Standing out and sharing
Rain Gothenburg’s approach is bold, and it hasn’t always been welcomed with open arms. However, a lot of determination and successful results have made more and more people support their vision. “Our survival is in our results,” says Mott. A reason why they wish they had more resources to develop concrete solutions and different ways to communicate their results better.
Our survival is in our results
“Rain Gothenburg has a plain website, and we are limited in what we can do with it,” says Thoms Ivarsson. “For example, we can’t communicate directly with residents. They can’t comment on the projects and interact with us.”
The visibility of the project, at home and abroad, would also help them get more buy-in from the political level. “Right now, we are very successful in sharing our knowledge abroad,” says Mott. “That helps us at home because people usually listen more when you are successful outside your hometown.”
And while the Rain Gothenburg team depends on Jens and Magnus’s drive and energy, the project relies on many collaborations. “We don’t create a solution by ourselves. Everyone should get on board, from politicians, to civil servants, to ordinary citizens,” says Mott. “We work with private companies, with citizens, with the creative sectors, and the academic world.”

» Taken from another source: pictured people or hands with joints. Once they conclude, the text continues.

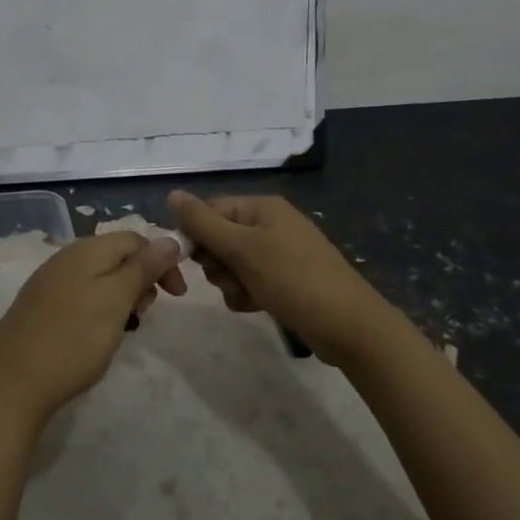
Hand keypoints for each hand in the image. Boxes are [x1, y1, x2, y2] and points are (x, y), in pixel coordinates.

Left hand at [0, 232, 185, 433]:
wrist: (12, 384)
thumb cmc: (73, 340)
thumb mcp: (117, 300)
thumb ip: (143, 267)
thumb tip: (169, 239)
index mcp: (86, 249)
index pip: (135, 239)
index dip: (162, 262)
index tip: (177, 296)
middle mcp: (65, 257)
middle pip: (117, 257)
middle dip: (140, 282)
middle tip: (142, 316)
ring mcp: (48, 282)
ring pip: (99, 279)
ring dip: (121, 299)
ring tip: (122, 330)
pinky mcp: (38, 307)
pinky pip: (80, 296)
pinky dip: (98, 311)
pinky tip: (94, 337)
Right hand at [168, 190, 394, 363]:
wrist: (348, 325)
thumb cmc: (292, 279)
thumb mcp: (242, 249)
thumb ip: (203, 223)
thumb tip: (172, 193)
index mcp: (261, 207)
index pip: (210, 211)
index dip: (196, 235)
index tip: (192, 261)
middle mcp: (269, 224)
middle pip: (219, 238)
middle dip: (217, 264)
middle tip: (230, 278)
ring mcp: (279, 252)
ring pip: (232, 264)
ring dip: (230, 283)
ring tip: (248, 296)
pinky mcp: (285, 279)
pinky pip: (249, 281)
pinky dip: (246, 294)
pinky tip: (256, 306)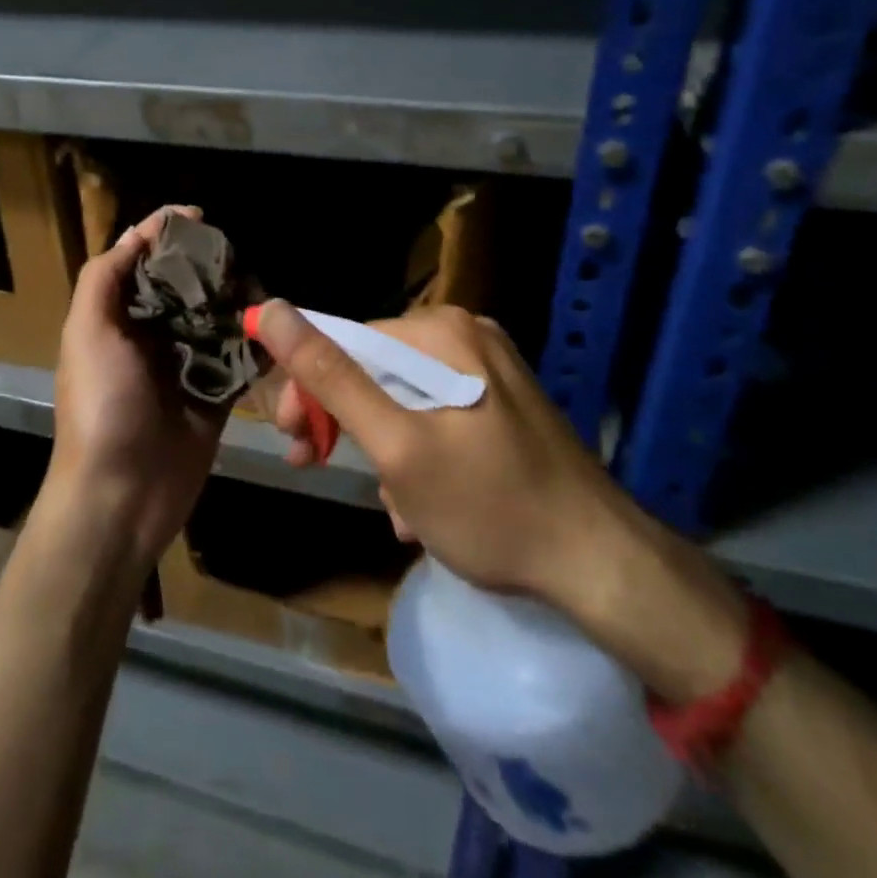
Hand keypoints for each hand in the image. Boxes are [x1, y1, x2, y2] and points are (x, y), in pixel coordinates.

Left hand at [45, 205, 225, 576]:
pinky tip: (277, 331)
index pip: (144, 262)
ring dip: (238, 303)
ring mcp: (186, 365)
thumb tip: (141, 231)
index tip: (200, 217)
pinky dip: (257, 345)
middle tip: (239, 260)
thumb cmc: (100, 406)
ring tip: (262, 292)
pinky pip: (240, 361)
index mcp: (118, 317)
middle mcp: (152, 335)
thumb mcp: (87, 332)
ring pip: (217, 319)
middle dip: (211, 268)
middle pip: (186, 287)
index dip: (167, 236)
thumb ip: (105, 277)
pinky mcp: (216, 396)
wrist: (121, 497)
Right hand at [251, 301, 748, 699]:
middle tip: (319, 467)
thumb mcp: (396, 445)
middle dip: (346, 424)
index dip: (309, 390)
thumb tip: (271, 309)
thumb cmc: (490, 506)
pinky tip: (424, 506)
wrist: (605, 568)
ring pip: (403, 398)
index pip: (345, 342)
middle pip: (375, 369)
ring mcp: (490, 368)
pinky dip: (419, 454)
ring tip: (394, 508)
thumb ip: (330, 376)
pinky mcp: (505, 402)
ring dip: (383, 450)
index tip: (294, 443)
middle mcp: (465, 335)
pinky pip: (438, 415)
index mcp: (439, 331)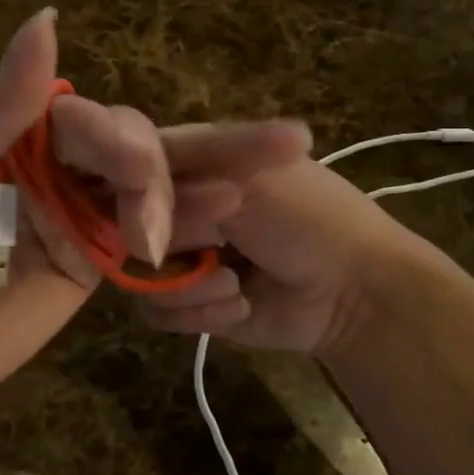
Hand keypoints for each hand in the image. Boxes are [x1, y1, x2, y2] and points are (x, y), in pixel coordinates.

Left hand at [0, 10, 310, 427]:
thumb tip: (48, 21)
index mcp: (16, 133)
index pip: (89, 121)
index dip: (125, 141)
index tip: (141, 170)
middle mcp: (55, 167)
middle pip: (133, 152)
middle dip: (176, 166)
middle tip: (232, 178)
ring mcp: (78, 217)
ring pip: (148, 195)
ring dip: (197, 193)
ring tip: (249, 194)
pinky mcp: (92, 264)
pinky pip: (142, 245)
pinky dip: (184, 238)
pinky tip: (223, 233)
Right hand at [135, 146, 431, 356]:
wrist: (355, 291)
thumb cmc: (308, 216)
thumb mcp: (247, 178)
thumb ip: (175, 178)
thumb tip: (118, 192)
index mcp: (191, 162)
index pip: (130, 169)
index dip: (135, 192)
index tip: (160, 207)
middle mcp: (176, 206)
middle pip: (126, 225)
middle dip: (176, 241)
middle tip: (220, 239)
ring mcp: (180, 255)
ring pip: (135, 273)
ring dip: (190, 286)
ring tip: (237, 284)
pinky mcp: (187, 302)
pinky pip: (154, 310)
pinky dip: (198, 312)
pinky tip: (240, 306)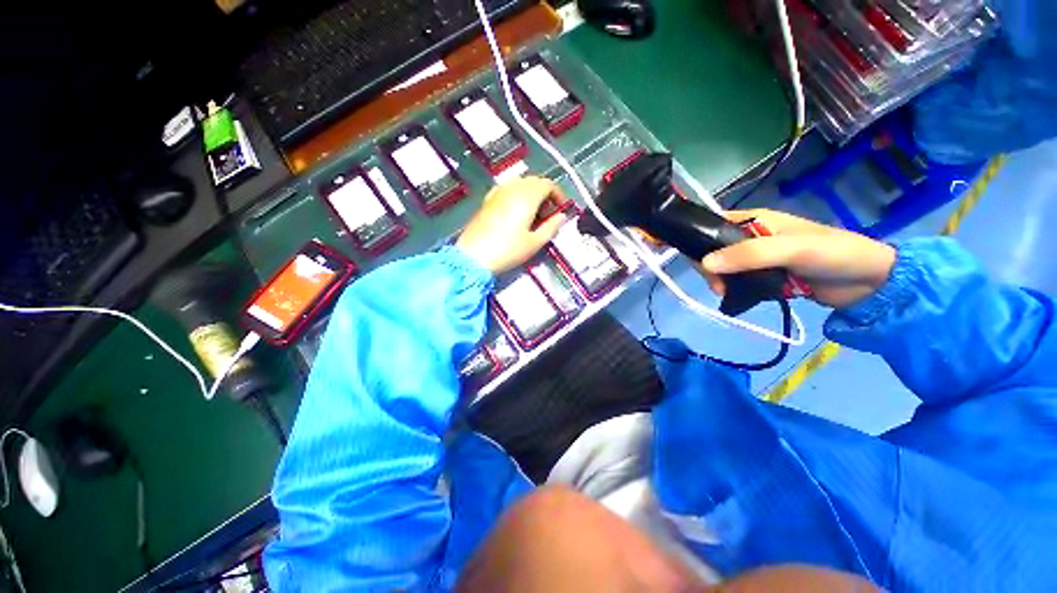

The project also reaches out to partners around Sweden to share specific challenges, such as improving citizens engagement done digitally. Other cities in Europe, like Copenhagen and Rotterdam, have also been a source of inspiration to continue learning about what others are doing to improve their cities.
We get better when we work together with other cities
Rain Gothenburg isn’t new to European collaboration. They have participated in the European projects Begin, Blue and green infrastructure, and Cultural Adaptations and are keen to continue exchanging with other cities. “We get better when we work together with other cities,” says Thoms Ivarsson. “So, we want to keep collaborating to change mindsets about rain globally.”
Because the project is linked to the Jubilee celebration – Gothenburg celebrates 400 years today – it will come to its covid-extended end in 2023. “We don’t know the future of Rain Gothenburg,” says Thoms Ivarsson. “We know that it will continue to rain, so we want to get politicians and citizens behind the vision of Rain Gothenburg: to make this the best city in the world when it rains and to make that a proud part of our DNA and our strategy,” adds Mott.
Rain Gothenburg is working on turning the rain, which could be seen as a disadvantage, into an asset and a part of the city’s identity. Now that travelling is slowly getting more accessible, you might want to add to your to-visit list the best city in the world… when it rains.